In playground parlance, the word essentially means “I can’t believe you thought you’d get away with that.’’
Welcome to the playground North Carolina. A political playground where the rule seems to be that rules are for suckers.
It’s not been a great year for building confidence in state politics.
A cloud over the integrity of elections has yet to dissipate. The state’s 9th congressional seat sits vacant after the November election was invalidated after allegations of ballot tampering in favor of Republican nominee Rev. Mark Harris surfaced.
And now there’s a new cloud, this one involving campaign contributions and pay-to-play politics.
This one involves the chairman of the North Carolina Republican Party and the state’s biggest political donor. Robin Hayes, GOP head and a former congressman, and businessman Greg Lindberg and two business associates have been arrested on bribery charges.
The group was indicted by a federal grand jury last month. The indictments were sealed until last week, when the four appeared before a U.S. magistrate judge and entered not guilty pleas.
According to the indictment, the men were busy trying to bribe Insurance Commissioner Mike Causey, a Republican, by dangling more than $1 million in political contributions in exchange for regulatory help and the sidelining of a troublesome regulator under Causey’s command.
To his credit, Causey was having none of it and got in touch with federal investigators. He recorded conversations later used in the indictment.
Brian Benczkowski, who serves as assistant attorney general for the Department of Justice’s criminal division in Washington, used the word “brazen’’ in his description of the scheme, which he indicated may draw in others.
The indictment spins a tale of cloak-and-dagger meetings, secret conversations discussing quid pro quos and of replacing the regulator in question with one of Lindberg’s lieutenants.
Mainly, it spins a tale of how corrosive the role of money in politics has become.
Lindberg has given more than $5 million in political contributions to Tar Heel politicians and parties in recent years. Of late his attention seems to have been on Causey and Lt. Gov. Dan Forrest, a Republican evidently eyeing a gubernatorial bid. He has given on the other side of the aisle as well, notably to Causey’s predecessor, Wayne Goodwin, who is now the state Democratic Party chairman.
The seven-figure money being thrown toward Causey (who makes around $130,000 a year) by a single donor shows how far money has infiltrated politics. At least in this case the donor is known; a maze of dark money groups and party PACs can easily make the source of overpowering dollars to run overpowering campaigns virtually unknowable.
A return to the type of publicly-financed campaigns such as North Carolina enjoyed until recently in certain judicial campaigns would remove the ability of powerful interests to leverage public office for gain, and the need for those holding public office to raise obscene amounts of funds to run campaigns.
On the current playground, a hefty bribe would likely seem tempting to many.
We’re proud Causey didn’t bite.
There’s no guarantee the next politician won’t.
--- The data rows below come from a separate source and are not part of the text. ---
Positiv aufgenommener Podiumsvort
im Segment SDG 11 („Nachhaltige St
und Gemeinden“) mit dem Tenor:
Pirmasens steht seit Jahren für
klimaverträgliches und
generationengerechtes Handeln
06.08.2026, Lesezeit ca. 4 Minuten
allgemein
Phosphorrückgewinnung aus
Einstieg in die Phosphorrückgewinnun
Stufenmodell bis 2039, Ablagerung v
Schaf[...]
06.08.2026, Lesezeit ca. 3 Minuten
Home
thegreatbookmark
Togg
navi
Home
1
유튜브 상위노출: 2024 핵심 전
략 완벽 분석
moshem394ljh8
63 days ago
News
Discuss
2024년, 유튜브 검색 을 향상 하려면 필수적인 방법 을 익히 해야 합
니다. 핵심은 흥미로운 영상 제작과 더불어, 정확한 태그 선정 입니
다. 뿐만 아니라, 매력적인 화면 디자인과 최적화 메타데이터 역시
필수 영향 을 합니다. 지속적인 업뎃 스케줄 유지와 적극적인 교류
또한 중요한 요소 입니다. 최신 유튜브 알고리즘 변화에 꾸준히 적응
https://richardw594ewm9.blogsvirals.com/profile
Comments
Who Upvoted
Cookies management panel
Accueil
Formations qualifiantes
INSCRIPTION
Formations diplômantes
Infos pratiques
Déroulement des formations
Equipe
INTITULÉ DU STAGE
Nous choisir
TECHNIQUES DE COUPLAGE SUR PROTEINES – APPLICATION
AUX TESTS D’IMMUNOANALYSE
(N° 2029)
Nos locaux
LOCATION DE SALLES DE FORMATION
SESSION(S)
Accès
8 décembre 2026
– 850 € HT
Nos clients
You have to wonder if Causey hadn’t come forward, if we’d ever have known what went down.
That isn’t reassuring. We can’t rely on personal virtue when such a flood of money is sloshing around the system meant to work for all the people of the state, not just the well-heeled.
It’s time to take a hard look at turning that tap off at the source.
Otherwise, the players on the state political playground will continue to be brazen.